Abstract
Erythrocytes appear in large numbers in the lymph of rats and dogs after massive exposure to x rays. The peak of endothelial fragility, as indicated by the erythrocyte counts in the lymph, is reached on the ninth to fourteenth day in rats and the eleventh to seventeenth day in dogs. In both species the erythrocyte count in the lymph frequently exceeds one million.
Diversion of erythrocytes into the lymph compartment causes a relative anemia; excessive destruction of erythrocytes, presumably related to extravasation and not to a direct irradiation injury, is responsible in part for the absolute anemia. It is suggested that similar changes may contribute to the anemia of leukemia and other blood diseases associated with capillary fragility.

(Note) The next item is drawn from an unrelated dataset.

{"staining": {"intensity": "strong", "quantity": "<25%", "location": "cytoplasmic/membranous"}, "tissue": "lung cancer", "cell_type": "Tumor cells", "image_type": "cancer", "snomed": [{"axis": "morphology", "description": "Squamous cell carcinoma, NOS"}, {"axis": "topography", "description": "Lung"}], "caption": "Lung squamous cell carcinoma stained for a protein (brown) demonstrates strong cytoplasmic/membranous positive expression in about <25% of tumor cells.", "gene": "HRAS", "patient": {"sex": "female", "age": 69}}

The drop in lymphocyte counts in both lymph and blood is precipitous within 5 to 10 hours after irradiation. During the fourth to eighth hours after irradiation, injured and dead lymphocytes are present in the lymph in large numbers. During the recovery phase, the per cent of large lymphocytes in the lymph greatly increases, there are many abnormal large lymphoid cells and mitotic figures, and tissue mast cells appear in blood smears.
It is concluded that diversion of erythrocytes into the lymph caused by massive irradiation, if severe, becomes a self-aggravating process and leads to death.